EXTRAIT:
——

Toutefois, vous le savez, la France doit faire face depuis plusieurs années à un phénomène inédit et structurel de ralentissement de sa démographie.

Depuis 2017, nous avons ainsi perdu près de 400 000 élèves à l’échelle nationale. Cela suppose d’adapter notre réseau, partout dans le pays.

Avec ses 48 220 écoles primaires, la France dispose d’un nombre très élevé de structures, alors que l’Allemagne, plus peuplée, en compte moins et que l’Espagne en totalise seulement 12 300.

Si ce recul démographique touche l’ensemble de notre pays, il affecte différemment les territoires : alors que la déprise est marquée dans certains d’entre eux, d’autres continuent à gagner en population, parfois très fortement.

Ces tendances aux causes diverses se vérifient à l’échelle nationale, mais aussi parfois au sein d’une même région, voire d’un même département. L’éducation nationale doit donc suivre ces tendances pour assurer à chaque élève la présence d’un enseignant face à lui, et ce dans les meilleures conditions d’apprentissage possible.

Enfin, il est important de garder à l’esprit l’effort que nous réalisons pour assurer le bon déploiement de nos politiques prioritaires.

——

DONNÉES BRUTES:
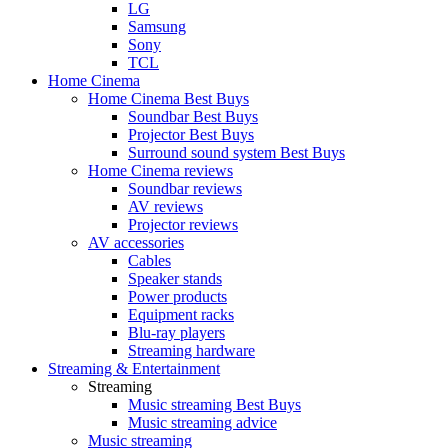
LG
Samsung
Sony
TCL
Home Cinema
Home Cinema Best Buys
Soundbar Best Buys
Projector Best Buys
Surround sound system Best Buys
Home Cinema reviews
Soundbar reviews
AV reviews
Projector reviews
AV accessories
Cables
Speaker stands
Power products
Equipment racks
Blu-ray players
Streaming hardware
Streaming & Entertainment
Streaming
Music streaming Best Buys
Music streaming advice
Music streaming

——

TRAVAIL À FAIRE:
#1 Répondez aux questions suivantes d'après l'extrait sur la démographie scolaire.
(a) Combien d'élèves la France a-t-elle perdus depuis 2017 à l'échelle nationale ?
(b) Combien d'écoles primaires l'Espagne compte-t-elle ?
(c) Que l'éducation nationale doit-elle assurer à chaque élève ?
#2 Prolongez l'extrait sur la démographie scolaire à partir de sa dernière phrase.

CORRIGÉ:
#1
(a) Près de 400 000 élèves.
(b) 12 300 écoles primaires.
(c) La présence d'un enseignant face à lui, dans les meilleures conditions d'apprentissage possible.

#2
Je pense en particulier au dédoublement des classes de grande section, de CP et de CE1 en éducation prioritaire et à leur plafonnement à vingt-quatre élèves sur le reste du territoire.

Je pense également à l’ouverture chaque année dans nos écoles de nouvelles unités localisées pour l’inclusion scolaire (Ulis).

Ces mesures, dont l’efficacité est réelle, nécessitent la mobilisation d’une part importante de nos ressources. Il faut donc adapter notre schéma d’emploi en conséquence.

Dans ce contexte et compte tenu de ces impératifs, l’éducation nationale reste pleinement mobilisée pour maintenir sa présence dans les territoires autant que faire se peut.

Précisons-le d’emblée : les ajustements que nous effectuons chaque année pour répondre à la diminution du nombre d’élèves ne suivent pas du tout ceux de la démographie. C’est là un principe fort auquel nous sommes attachés. Au contraire, nous tâchons du mieux possible de tirer parti de cette situation pour améliorer l’encadrement des élèves et favoriser de meilleures conditions d’enseignement.

Ainsi, malgré la baisse que j’évoquais de 400 000 élèves depuis 2017, pas moins de 12 000 postes d’enseignants ont été créés sur la même période. Cet effort très important nous a permis d’améliorer sensiblement l’encadrement des élèves : nous sommes passés de 5,46 professeurs pour 100 élèves en 2017 à 6,03 à la rentrée de 2023.

Cette amélioration assez considérable du taux d’encadrement est le signe de l’importance que nous accordons à l’école, à sa présence partout dans notre pays et aux conditions de la transmission des savoirs.

Le Gouvernement est donc attaché à maintenir un maillage scolaire aussi dense qu’efficace, tout en procédant aux adaptations rendues nécessaires par le contexte démographique et les réformes mises en œuvre.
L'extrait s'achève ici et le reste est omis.